Heterogeneity in P‐glycoprotein (multidrug resistance) activity among murine peripheral T cells: Correlation with surface phenotype and effector function

Abstract

P-glycoprotein (P-gly) is the transmembrane efflux pump responsible for multidrug resistance in tumor cells. Functional P-gly activity can be conveniently assessed microfluorometrically using the fluorescent dye rhodamine 123 (Rh123), which is an artificial substrate for the P-gly transporter. Here we assess P-gly activity in subsets of mouse peripheral T lymphocytes using the Rh123 efflux assay. Our data indicate that virtually all CD8⁺ cells extrude Rh123 efficiently, whereas only a subset of CD4⁺ cells exhibit P-gly activity. Correlation of P-gly activity in CD4⁺ cells with the expression of a panel of surface markers revealed that cells bearing an “activated/memory” phenotype (CD45RB⁻, CD44^hi, CD62L⁻, CD25⁺, CD69⁺) were exclusively found in the fraction that can extrude Rh123. In contrast “naive” phenotype CD4⁺ cells (CD45RB⁺, CD44^lo, CD62L⁺, CD25⁻, CD69⁻) could be further subdivided into two major subsets based on P-gly activity.
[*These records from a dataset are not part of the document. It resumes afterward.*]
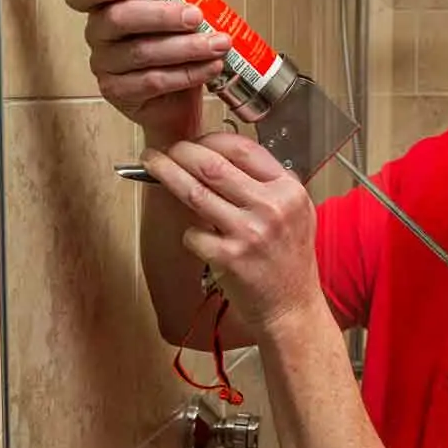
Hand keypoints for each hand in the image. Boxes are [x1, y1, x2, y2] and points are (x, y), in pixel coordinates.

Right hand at [63, 0, 230, 144]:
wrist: (182, 97)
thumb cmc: (174, 42)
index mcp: (104, 4)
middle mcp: (98, 34)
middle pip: (118, 20)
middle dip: (162, 16)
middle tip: (196, 16)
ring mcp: (105, 66)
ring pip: (140, 53)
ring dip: (185, 48)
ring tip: (218, 44)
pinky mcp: (119, 94)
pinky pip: (151, 82)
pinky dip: (185, 74)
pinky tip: (210, 67)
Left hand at [142, 132, 319, 333]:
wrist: (292, 308)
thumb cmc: (290, 262)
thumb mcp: (294, 213)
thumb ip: (267, 185)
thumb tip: (221, 158)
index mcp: (288, 191)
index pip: (243, 149)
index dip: (211, 140)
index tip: (196, 142)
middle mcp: (270, 208)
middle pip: (212, 165)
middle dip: (181, 151)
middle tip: (167, 150)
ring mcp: (249, 233)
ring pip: (194, 192)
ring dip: (167, 174)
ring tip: (153, 165)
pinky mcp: (229, 258)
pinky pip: (192, 233)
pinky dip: (189, 232)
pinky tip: (197, 238)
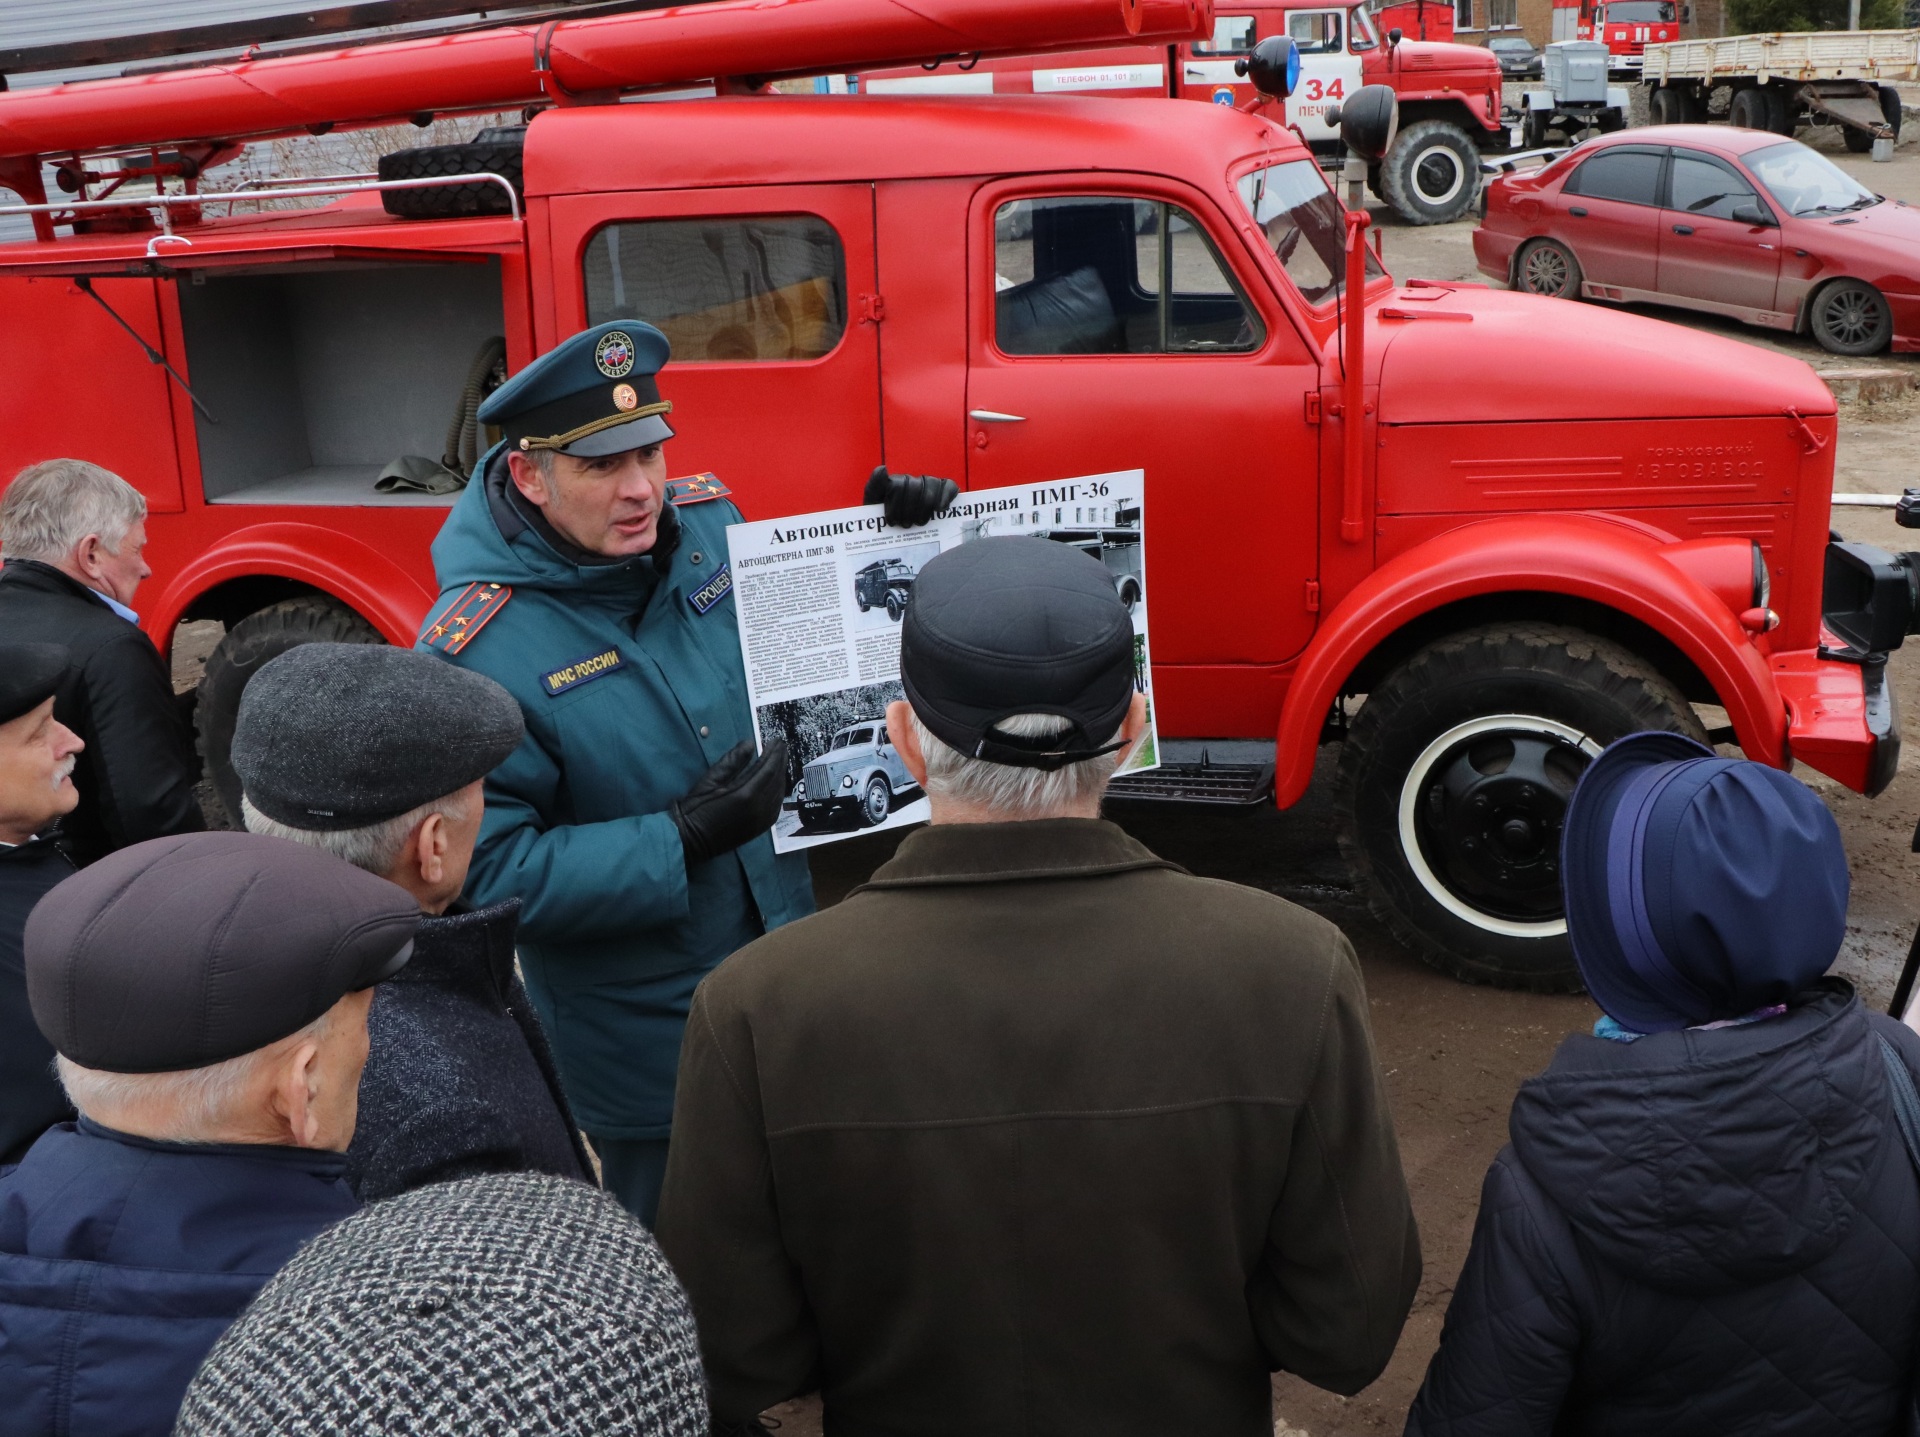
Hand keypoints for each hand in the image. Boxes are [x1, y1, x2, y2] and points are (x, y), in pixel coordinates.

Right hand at [669, 739, 788, 865]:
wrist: (690, 840)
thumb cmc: (696, 808)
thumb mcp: (710, 780)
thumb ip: (732, 762)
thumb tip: (750, 744)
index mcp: (746, 794)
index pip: (769, 768)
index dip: (775, 753)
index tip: (778, 740)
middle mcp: (759, 808)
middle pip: (777, 780)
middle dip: (781, 761)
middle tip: (782, 746)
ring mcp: (761, 821)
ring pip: (778, 794)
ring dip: (781, 776)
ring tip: (780, 762)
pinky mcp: (759, 829)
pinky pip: (775, 808)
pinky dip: (778, 793)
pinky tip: (776, 785)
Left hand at [864, 464, 957, 527]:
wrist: (893, 538)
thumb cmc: (886, 522)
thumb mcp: (874, 506)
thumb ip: (874, 486)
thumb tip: (882, 468)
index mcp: (896, 483)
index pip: (897, 485)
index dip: (895, 504)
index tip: (892, 521)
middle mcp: (913, 481)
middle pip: (915, 487)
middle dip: (909, 509)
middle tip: (905, 525)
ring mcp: (929, 485)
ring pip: (932, 484)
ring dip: (925, 506)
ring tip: (919, 522)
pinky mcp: (944, 490)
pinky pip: (949, 485)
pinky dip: (946, 495)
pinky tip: (940, 509)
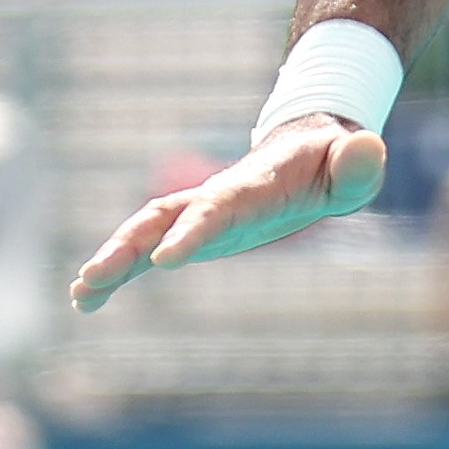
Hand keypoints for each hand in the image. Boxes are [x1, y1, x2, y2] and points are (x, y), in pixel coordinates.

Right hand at [70, 115, 385, 308]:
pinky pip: (148, 248)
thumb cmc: (334, 163)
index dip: (192, 232)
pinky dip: (118, 270)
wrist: (307, 150)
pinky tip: (87, 300)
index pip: (217, 209)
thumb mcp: (353, 164)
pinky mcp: (194, 231)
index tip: (163, 262)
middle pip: (162, 217)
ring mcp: (200, 214)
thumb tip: (368, 148)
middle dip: (127, 247)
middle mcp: (215, 198)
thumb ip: (359, 162)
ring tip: (80, 295)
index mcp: (252, 187)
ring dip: (112, 260)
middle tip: (92, 278)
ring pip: (145, 232)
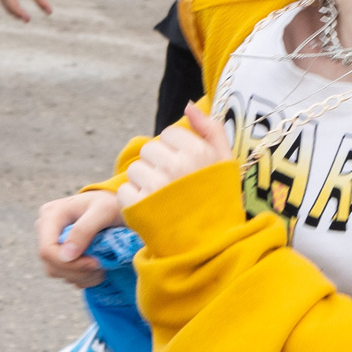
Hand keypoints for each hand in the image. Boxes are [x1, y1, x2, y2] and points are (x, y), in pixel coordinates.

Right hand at [37, 191, 119, 286]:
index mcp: (51, 215)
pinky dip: (84, 278)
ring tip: (101, 263)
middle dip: (79, 271)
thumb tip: (66, 256)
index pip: (47, 250)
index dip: (69, 263)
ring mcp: (52, 243)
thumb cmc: (111, 204)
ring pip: (58, 273)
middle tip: (101, 264)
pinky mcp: (59, 254)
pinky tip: (97, 267)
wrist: (116, 206)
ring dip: (83, 276)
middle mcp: (46, 229)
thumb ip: (84, 230)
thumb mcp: (103, 211)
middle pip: (51, 265)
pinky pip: (65, 276)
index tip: (95, 263)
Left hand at [117, 105, 233, 206]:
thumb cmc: (219, 202)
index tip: (186, 170)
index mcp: (198, 151)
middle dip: (158, 165)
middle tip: (174, 187)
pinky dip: (134, 201)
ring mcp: (156, 186)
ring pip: (135, 169)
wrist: (211, 246)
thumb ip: (211, 129)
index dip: (176, 151)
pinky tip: (152, 211)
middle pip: (149, 150)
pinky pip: (125, 190)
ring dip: (145, 182)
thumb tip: (188, 104)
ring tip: (163, 200)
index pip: (169, 134)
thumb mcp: (226, 163)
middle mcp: (176, 165)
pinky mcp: (139, 206)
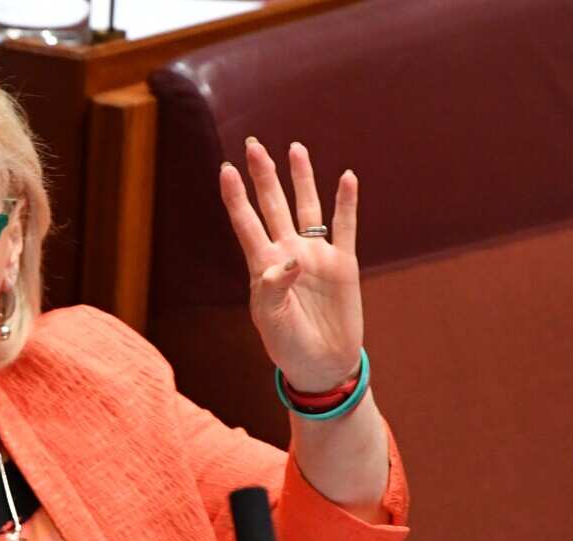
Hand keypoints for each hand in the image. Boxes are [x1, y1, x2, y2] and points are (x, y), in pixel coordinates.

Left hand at [219, 139, 362, 392]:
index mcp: (263, 265)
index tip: (226, 169)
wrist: (322, 363)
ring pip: (307, 208)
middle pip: (273, 205)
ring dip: (302, 179)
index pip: (246, 223)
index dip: (236, 197)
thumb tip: (290, 258)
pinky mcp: (343, 263)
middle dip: (264, 176)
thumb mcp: (272, 320)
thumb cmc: (288, 344)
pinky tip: (346, 178)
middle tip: (253, 145)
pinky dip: (346, 203)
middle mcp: (288, 252)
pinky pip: (344, 227)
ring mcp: (316, 255)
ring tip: (296, 148)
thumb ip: (274, 289)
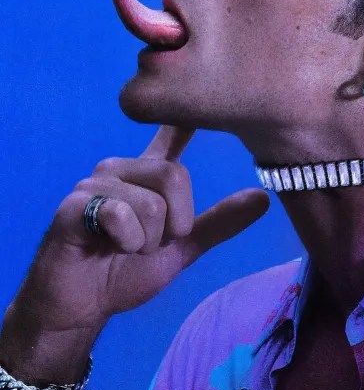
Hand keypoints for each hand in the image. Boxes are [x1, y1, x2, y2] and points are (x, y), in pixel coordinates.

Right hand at [9, 126, 269, 334]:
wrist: (80, 308)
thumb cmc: (123, 272)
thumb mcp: (182, 248)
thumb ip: (218, 223)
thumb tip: (264, 198)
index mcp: (146, 177)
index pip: (169, 139)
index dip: (185, 117)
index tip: (193, 82)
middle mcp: (120, 170)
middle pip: (175, 176)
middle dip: (174, 224)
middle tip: (150, 245)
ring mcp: (95, 184)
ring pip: (151, 203)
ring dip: (146, 242)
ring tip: (123, 249)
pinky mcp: (74, 205)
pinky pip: (120, 215)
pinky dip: (125, 243)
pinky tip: (105, 248)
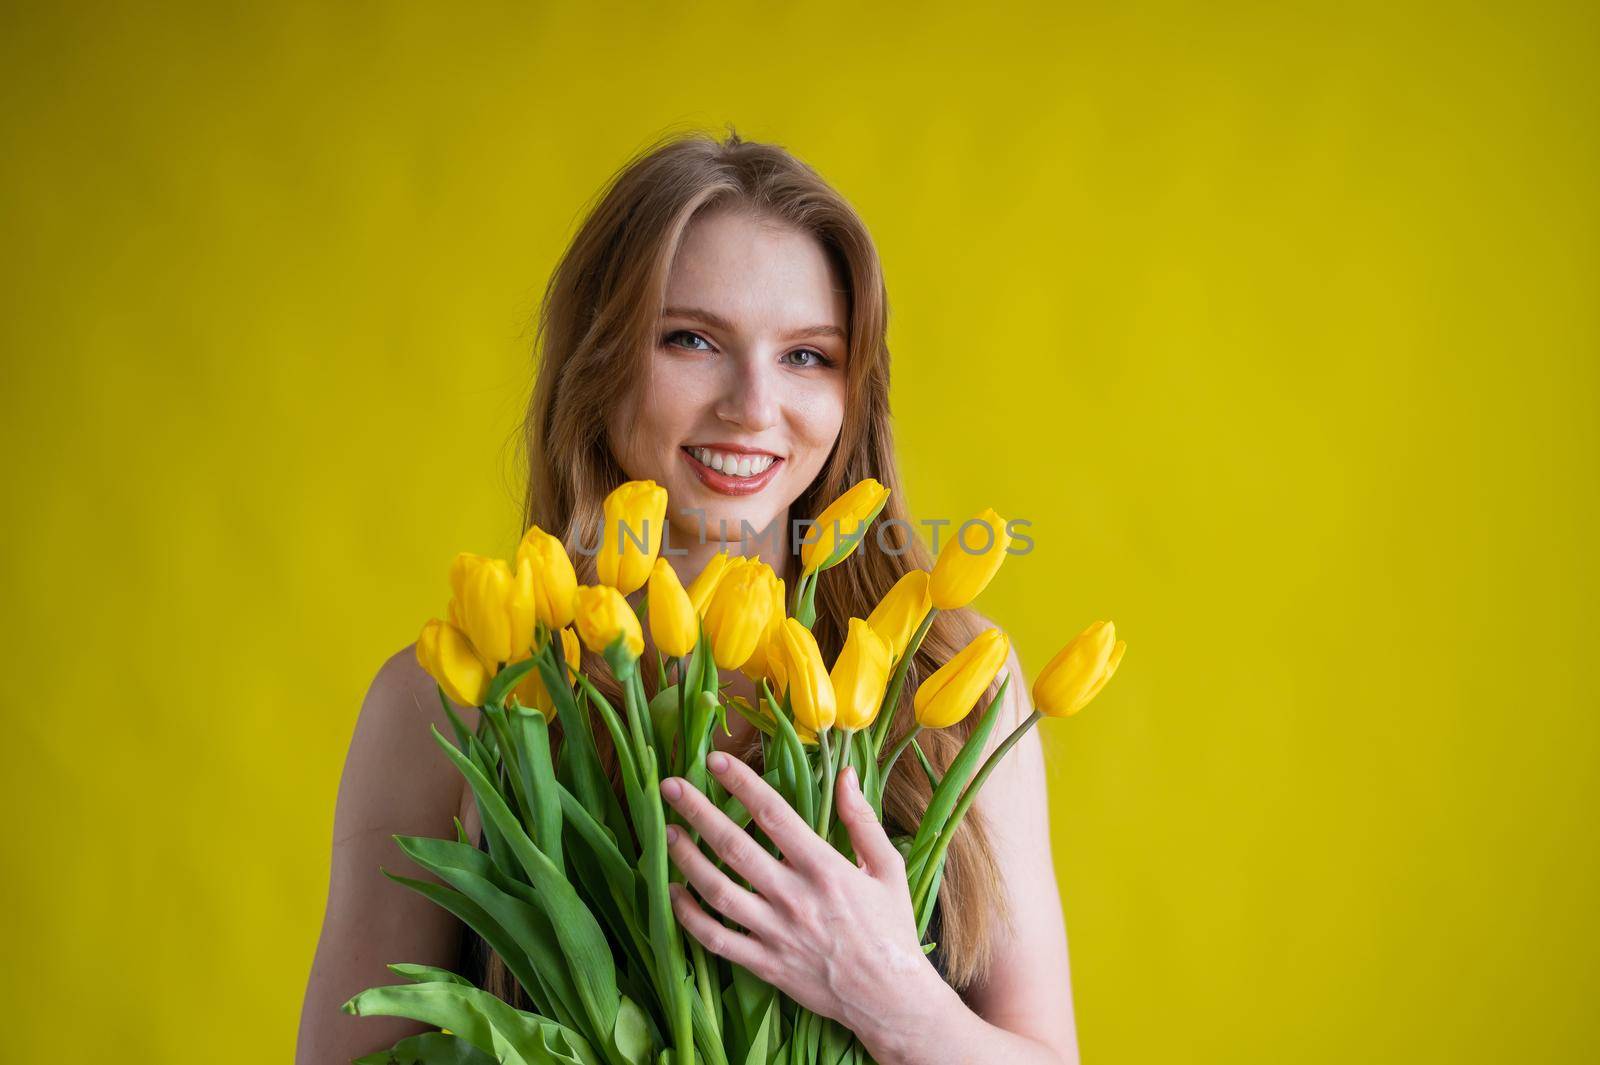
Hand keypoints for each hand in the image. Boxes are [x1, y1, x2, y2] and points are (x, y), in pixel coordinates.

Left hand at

In functional studies of sorted cell populations the Rh123-extruding subset of “naive” CD4⁺ cells proliferated more strongly and secreted higher levels of interleukin (IL)-2 than its Rh123-retaining counterpart when activated by a variety of polyclonal stimuli. Furthermore, this subset produced detectable levels of interferon (IFN)-γ upon stimulation but no IL-4 or IL-10. As expected, the Rh123-retaining “naive” subset produced only IL-2 after stimulation, whereas the “memory” subset produced IFN-γ, IL-4 and IL-10 in addition to low levels of IL-2. Collectively, our data indicate that P-gly activity is a novel parameter that can be used to distinguish a subset of “preactivated” CD4⁺ cells that would be considered as naive on the basis of their surface phenotype.